Fundos de Fundos e a concentração de cotistas
O Brasil também lidera em número de fundos de fundos, com 10,7 mil estruturas, representando 33,1% do total, à frente da Coreia do Sul e dos Estados Unidos. Críticos apontam distorções, com muitos fundos tendo poucos cotistas (até 67% com até cinco cotistas, e 44% com apenas um). Essa concentração levanta dúvidas se tais estruturas funcionam de fato como instrumentos de poupança coletiva ou mais como organizações patrimoniais ou holdings disfarçadas de fundos.
A análise de Bruno Becker, professor da ESPM, sugere que a maioria dos fundos no Brasil não opera como um fundo de investimento tradicional no cenário global, que visa a diversificação de carteira para múltiplos investidores. No contexto brasileiro, muitos são registrados como fundos, mas atuam sob a lógica de estruturas jurídicas sem uma função econômica clara de poupança coletiva.

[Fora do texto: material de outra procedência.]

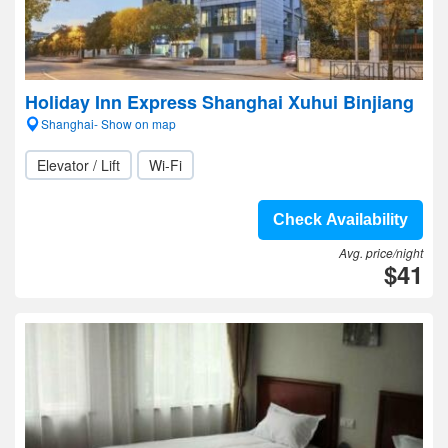
Holiday Inn Express Shanghai Xuhui Binjiang
Shanghai- Show on map
Elevator / Lift
Wi-Fi
Check Availability
Avg. price/night
$41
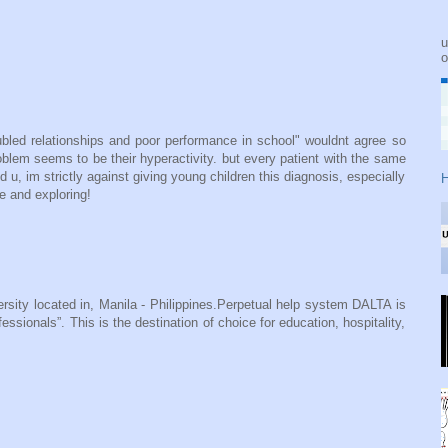
u
o
ubled relationships and poor performance in school" wouldnt agree so
problem seems to be their hyperactivity. but every patient with the same
u, im strictly against giving young children this diagnosis, especially
H
ve and exploring!
ersity located in, Manila - Philippines.Perpetual help system DALTA is
sionals”. This is the destination of choice for education, hospitality,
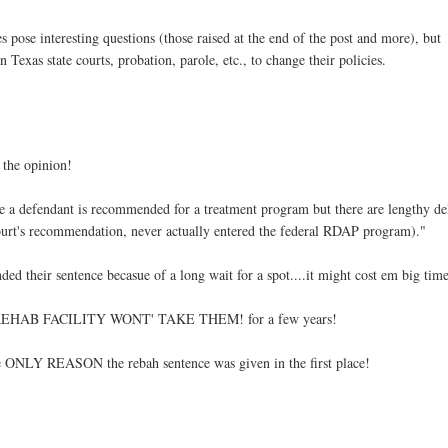
es pose interesting questions (those raised at the end of the post and more), but
Texas state courts, probation, parole, etc., to change their policies.
n the opinion!
re a defendant is recommended for a treatment program but there are lengthy de
 court's recommendation, never actually entered the federal RDAP program)."
ended their sentence becasue of a long wait for a spot....it might cost em big tim
if the REHAB FACILITY WONT' TAKE THEM! for a few years!
he ONLY REASON the rebah sentence was given in the first place!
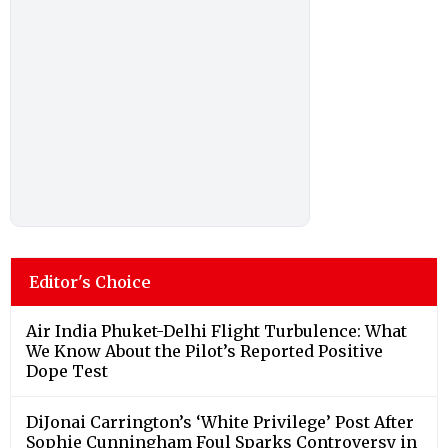
Editor's Choice
Air India Phuket-Delhi Flight Turbulence: What
We Know About the Pilot’s Reported Positive
Dope Test
DiJonai Carrington’s ‘White Privilege’ Post After
Sophie Cunningham Foul Sparks Controversy in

O que o futuro reserva para a regulação de fundos no Brasil?
O cenário atual exige uma reflexão profunda sobre a regulação e a supervisão do mercado de fundos de investimento no Brasil. A crescente complexidade dessas estruturas, aliada ao seu potencial de opacidade, demanda um esforço contínuo para mitigar riscos de ilícitos financeiros e proteger a integridade do sistema financeiro nacional. A colaboração entre órgãos reguladores, forças de segurança e o setor privado será crucial para garantir que o dinamismo do mercado de fundos sirva ao desenvolvimento econômico, e não ao crime organizado.